I cannot do this to my children. I must, I must, I MUST give them a better foundation of other languages so they are not so ignorant as their mommy...I just don't want them to go abroad one day and be thought of as yet another ignorant American...

Monday, January 03, 2005

Is This What Happiness Feels Like?

Alex has been staying with me for two and a half weeks now. When he's around, I have a partner who helps me out with all the work around the house, with the kids, and who also throws me to the ground for sex several times a day. He likes shopping with me. We have similar interests and whenever we have a disagreement, nobody screams. We discuss issues like calm adults until it's resolved. Usually I can sense happiness as a fleeting moment or a sensation that I can enjoy for an hour or so before it disappears. I realized a few days ago that this settled feeling in my heart seems to stay and only go away when there's a reason to go away, but then quickly returns. Is this what happiness really feels like? It's been so long. I can't remember. I remember the tension in my neck, the anxiety, the tears. I remember struggling after I moved out to keep my act together while teaching full time and juggling my children. If I try, I can vaguely remember a time when I laughed just as often but it came from the bottom recesses of my soul rather than from my lips. It just seems like...so long ago.

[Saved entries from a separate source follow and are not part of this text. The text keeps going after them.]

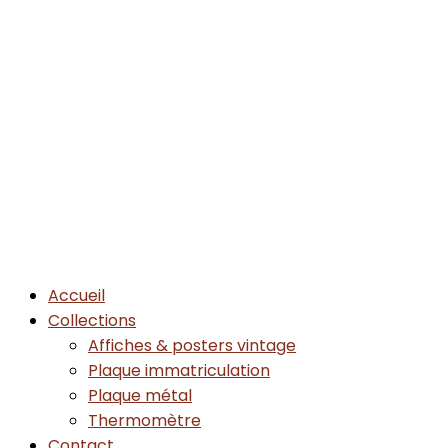
Accueil
Collections
Affiches & posters vintage
Plaque immatriculation
Plaque métal
Thermomètre
Contact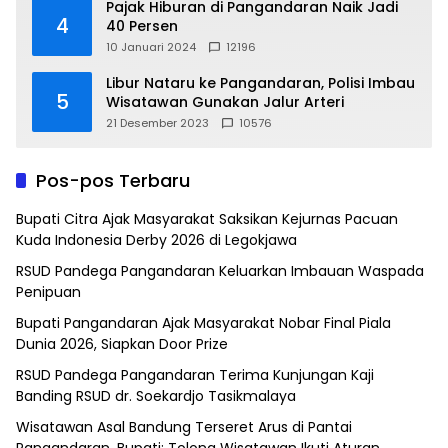
Pajak Hiburan di Pangandaran Naik Jadi
4
40 Persen
10 Januari 2024
12196
Libur Nataru ke Pangandaran, Polisi Imbau
5
Wisatawan Gunakan Jalur Arteri
21 Desember 2023
10576
Pos-pos Terbaru
Bupati Citra Ajak Masyarakat Saksikan Kejurnas Pacuan
Kuda Indonesia Derby 2026 di Legokjawa
RSUD Pandega Pangandaran Keluarkan Imbauan Waspada
Penipuan
Bupati Pangandaran Ajak Masyarakat Nobar Final Piala
Dunia 2026, Siapkan Door Prize
RSUD Pandega Pangandaran Terima Kunjungan Kaji
Banding RSUD dr. Soekardjo Tasikmalaya
Wisatawan Asal Bandung Terseret Arus di Pantai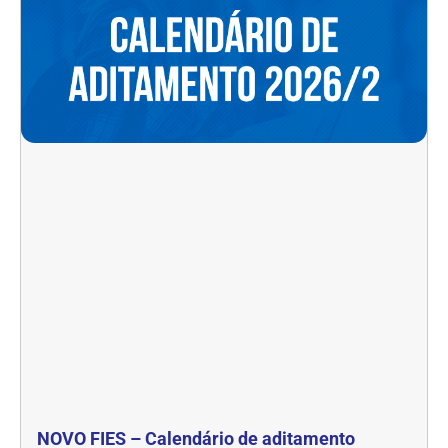
NOVO FIES – Calendário de aditamento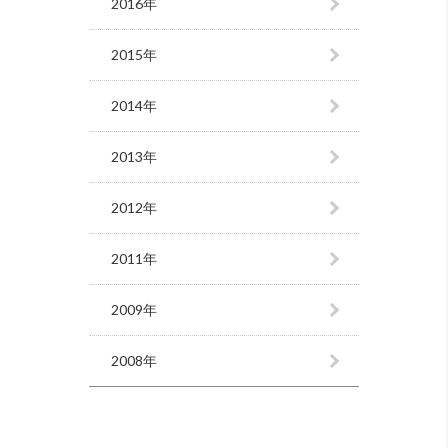
2016年
2015年
2014年
2013年
2012年
2011年
2009年
2008年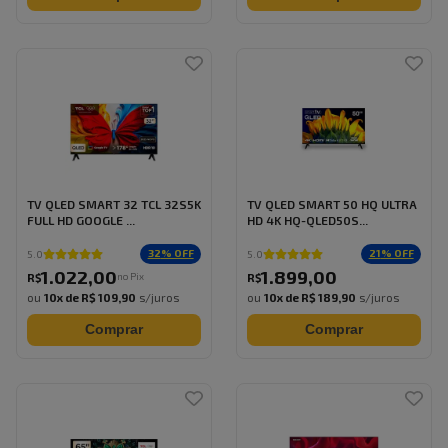
TV QLED SMART 32 TCL 32S5K
TV QLED SMART 50 HQ ULTRA
FULL HD GOOGLE ...
HD 4K HQ-QLED50S...
32
% OFF
21
% OFF
5.0
5.0
1.022
,
00
1.899
,
00
no Pix
R$
R$
ou
10
x de
R$ 109,90
s/juros
ou
10
x de
R$ 189,90
s/juros
Comprar
Comprar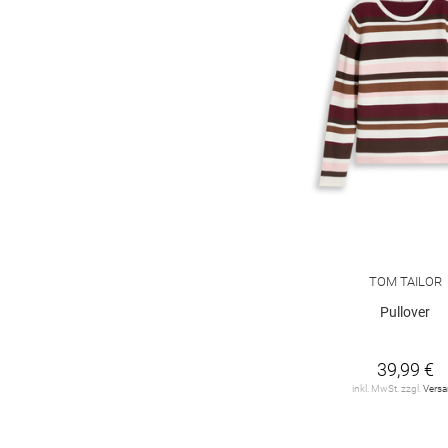
TOM TAILOR
Pullover
39,99 €
inkl. MwSt. zzgl.
Vers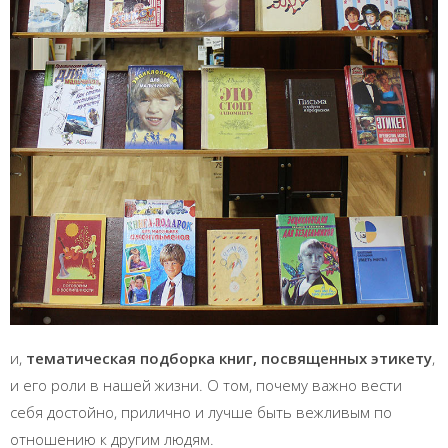
и,
тематическая подборка книг, посвященных этикету
,
и его роли в нашей жизни. О том, почему важно вести
себя достойно, прилично и лучше быть вежливым по
отношению к другим людям.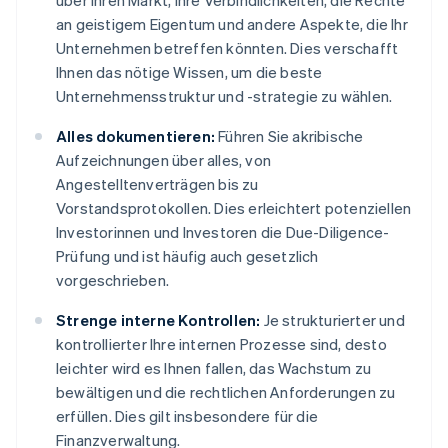
über Ihren Markt, Ihre Verbindlichkeiten, die Rechte
an geistigem Eigentum und andere Aspekte, die Ihr
Unternehmen betreffen könnten. Dies verschafft
Ihnen das nötige Wissen, um die beste
Unternehmensstruktur und -strategie zu wählen.
Alles dokumentieren:
Führen Sie akribische
Aufzeichnungen über alles, von
Angestelltenverträgen bis zu
Vorstandsprotokollen. Dies erleichtert potenziellen
Investorinnen und Investoren die Due-Diligence-
Prüfung und ist häufig auch gesetzlich
vorgeschrieben.
Strenge interne Kontrollen:
Je strukturierter und
kontrollierter Ihre internen Prozesse sind, desto
leichter wird es Ihnen fallen, das Wachstum zu
bewältigen und die rechtlichen Anforderungen zu
erfüllen. Dies gilt insbesondere für die
Finanzverwaltung.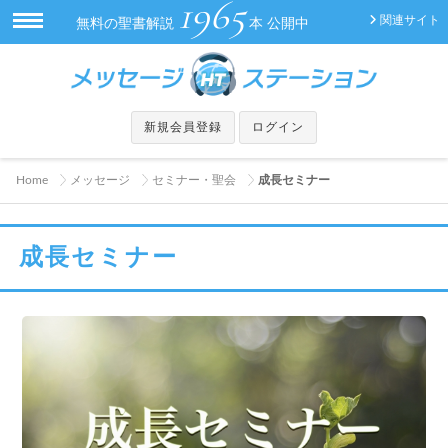
1965
関連サイト
無料の聖書解説
本 公開中
新規会員登録
ログイン
Home
メッセージ
セミナー・聖会
成長セミナー
成長セミナー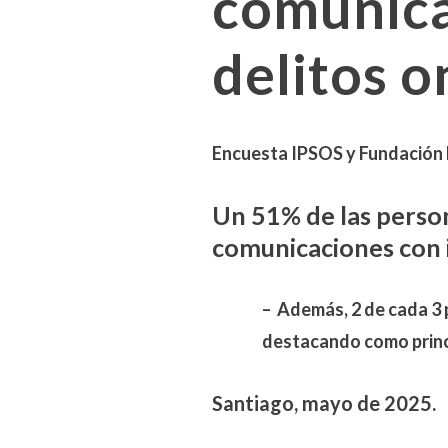
comunica
delitos o
Encuesta IPSOS y Fundación
Un 51% de las perso
comunicaciones con i
– Además, 2 de cada 3 
destacando como princi
Santiago, mayo de 2025.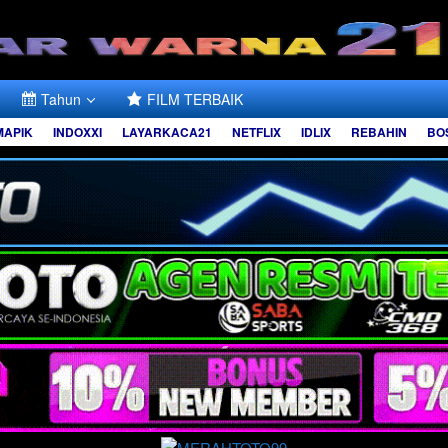
Tahun
FILM TERBAIK
MAPIK
INDOXXI
LAYARKACA21
NETFLIX
IDLIX
REBAHIN
BO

So now the fears whimper at the back of my mind. When does he leave? When does he hurt you? When does he show his "real" self? You'd think that after knowing a man for three and a half years that I'd know this IS his real self, but I just can't hope. I just can't believe. If I believe, then what happens when it falls apart?

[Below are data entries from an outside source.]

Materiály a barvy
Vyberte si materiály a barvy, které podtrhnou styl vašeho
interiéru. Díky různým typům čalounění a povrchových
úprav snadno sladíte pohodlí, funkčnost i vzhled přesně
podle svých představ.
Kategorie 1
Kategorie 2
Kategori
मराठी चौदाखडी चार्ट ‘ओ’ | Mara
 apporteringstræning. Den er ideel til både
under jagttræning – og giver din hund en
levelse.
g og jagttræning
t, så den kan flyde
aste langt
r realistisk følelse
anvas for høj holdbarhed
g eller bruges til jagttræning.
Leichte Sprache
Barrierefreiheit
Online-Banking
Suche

The kids love him. My family loves him, even my sister who is impossible to please. Sometimes I turn around to look at him only to see him staring at me as if I were the most beautiful of angels come to earth just to delight him. I can see in his eyes every time he looks at me a sort of adoration and love that I've never had a man give me before now. Do I deserve this? Can I stand to ever let him go? Why does it feel so strange and wrong to be happy and to have a man be good and kind to me on a regular, consistent basis? Have I broken the woman's curse? The woman's curse is to be attracted strongly and passionately only to men who are assholes, who are taken, or who are gay. Sometimes I stare at him sleep, his chest gently rising and falling, his lips barely parted, his black lashes fluttering from time to time...creamy shoulders protruding barely over the sheets...and I just freeze. Why is it so unusual to feel happy?